Splash’s report two weeks ago on China’s decision to construct a raft of new very large ore carrier (VLOC) terminals – interpreted by some analysts as part of a bigger geopolitical play to cut the nation’s reliance on Australia for its iron ore imports amid a severe souring of diplomatic ties – has been read by nearly 80,000 readers, sparking considerable debate on the future of this vital dry bulk channel of business.

Beijing’s National Development and Reform Commission (NDRC) last month gave the green light for four new VLOC terminals to be built in Rizhao, Yantai and Lanshan in Shandong province, and Sanduao in Fujian province to go alongside the existing seven VLOC terminals.

“Commentary on the move has speculated that Beijing is seeking to ensure greater ‘iron ore security’ for the future, not only by opening itself to a wider range of of markets, including Brazil, but also to countries where there is less chance of political disagreement,” Alphabulk pointed out in a weekly report.

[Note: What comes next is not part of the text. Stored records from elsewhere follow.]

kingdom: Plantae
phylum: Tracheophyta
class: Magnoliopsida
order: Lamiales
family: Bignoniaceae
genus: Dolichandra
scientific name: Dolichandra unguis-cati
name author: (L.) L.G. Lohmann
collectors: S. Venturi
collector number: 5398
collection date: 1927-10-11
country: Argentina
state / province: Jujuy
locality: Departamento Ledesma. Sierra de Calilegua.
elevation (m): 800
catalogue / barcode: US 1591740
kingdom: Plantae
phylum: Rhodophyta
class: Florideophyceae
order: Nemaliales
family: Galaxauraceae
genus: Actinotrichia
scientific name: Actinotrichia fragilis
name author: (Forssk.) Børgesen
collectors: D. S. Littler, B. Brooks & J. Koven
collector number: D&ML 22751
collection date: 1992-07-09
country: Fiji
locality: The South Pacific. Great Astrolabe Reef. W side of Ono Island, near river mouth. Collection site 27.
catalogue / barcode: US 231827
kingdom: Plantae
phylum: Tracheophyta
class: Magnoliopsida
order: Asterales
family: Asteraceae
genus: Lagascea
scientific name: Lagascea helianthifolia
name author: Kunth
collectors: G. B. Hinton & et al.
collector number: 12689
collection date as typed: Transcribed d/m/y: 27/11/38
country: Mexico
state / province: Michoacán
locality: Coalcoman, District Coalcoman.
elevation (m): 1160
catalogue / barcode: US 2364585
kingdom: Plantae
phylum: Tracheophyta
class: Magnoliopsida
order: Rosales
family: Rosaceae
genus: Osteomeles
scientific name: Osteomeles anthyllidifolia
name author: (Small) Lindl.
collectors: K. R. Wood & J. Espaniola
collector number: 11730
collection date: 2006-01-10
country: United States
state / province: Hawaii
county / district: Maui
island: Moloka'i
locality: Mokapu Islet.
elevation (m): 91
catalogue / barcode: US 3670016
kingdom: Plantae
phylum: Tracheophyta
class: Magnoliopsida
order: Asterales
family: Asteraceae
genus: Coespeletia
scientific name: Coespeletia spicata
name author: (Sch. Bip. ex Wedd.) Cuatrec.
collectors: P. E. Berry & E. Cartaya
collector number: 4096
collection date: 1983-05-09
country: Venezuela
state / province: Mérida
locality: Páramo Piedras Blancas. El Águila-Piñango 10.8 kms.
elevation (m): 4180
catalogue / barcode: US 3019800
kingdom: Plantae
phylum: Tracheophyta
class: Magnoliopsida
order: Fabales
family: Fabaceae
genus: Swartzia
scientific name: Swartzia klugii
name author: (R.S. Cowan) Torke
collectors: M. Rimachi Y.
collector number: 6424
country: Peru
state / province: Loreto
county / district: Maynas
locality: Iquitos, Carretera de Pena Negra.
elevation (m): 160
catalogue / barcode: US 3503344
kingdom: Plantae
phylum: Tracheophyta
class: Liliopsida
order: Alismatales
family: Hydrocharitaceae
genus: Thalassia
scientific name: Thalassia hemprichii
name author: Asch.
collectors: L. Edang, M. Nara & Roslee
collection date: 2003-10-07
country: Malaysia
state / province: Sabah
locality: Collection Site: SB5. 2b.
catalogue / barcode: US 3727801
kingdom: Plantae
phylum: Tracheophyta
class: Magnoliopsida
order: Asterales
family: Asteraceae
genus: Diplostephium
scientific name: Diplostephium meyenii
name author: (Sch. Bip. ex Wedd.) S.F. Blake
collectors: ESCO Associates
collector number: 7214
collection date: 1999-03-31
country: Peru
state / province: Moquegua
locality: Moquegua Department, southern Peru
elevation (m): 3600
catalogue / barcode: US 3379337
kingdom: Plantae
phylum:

Data from IHS Markit shows Australia supplied more than 380m tonnes of iron ore to China in the first half of 2020, while Brazil, the second largest iron ore source for China, shipped less than 100m tonnes of iron ore to China over the same period.

According to BIMCO, China imported a record 112.7m tonnes of iron ore in July, just shy of 10m tonnes above the previous record. July thereby marked the fourth month in a row that the country’s iron ore imports exceeded the corresponding month the year before. In the first seven months of the year, iron ore imports are up 11.8%, or an additional 69.5m tonnes, which is the equivalent of 300 extra VLOC loads.

“Geopolitics is certainly finding its way in the dry bulk business these years, and increasingly this year. Not only tankers can enjoy a freight rate upside to this lack of international cooperation/understanding – which it basically represents,” writes Peter Sand, chief shipping analyst at BIMCO, in an email to Splash.

“Even though Australia is more reliant on China (+90% of exports) than China is on Australia (+60% of imports), they can’t stop Australian imports overnight. This year’s strong imports numbers including the record high July data of 12m mt suggest that they could be in for stockpiling ahead of a trade dispute, which would harm Australian exports,” Sand reckons.

In the medium to longer term, Sand believes alternatives to the “iron ore mountain” of Australia are nowhere to be found. Higher reliance on domestic scrap metal is the best option for China, he suggests.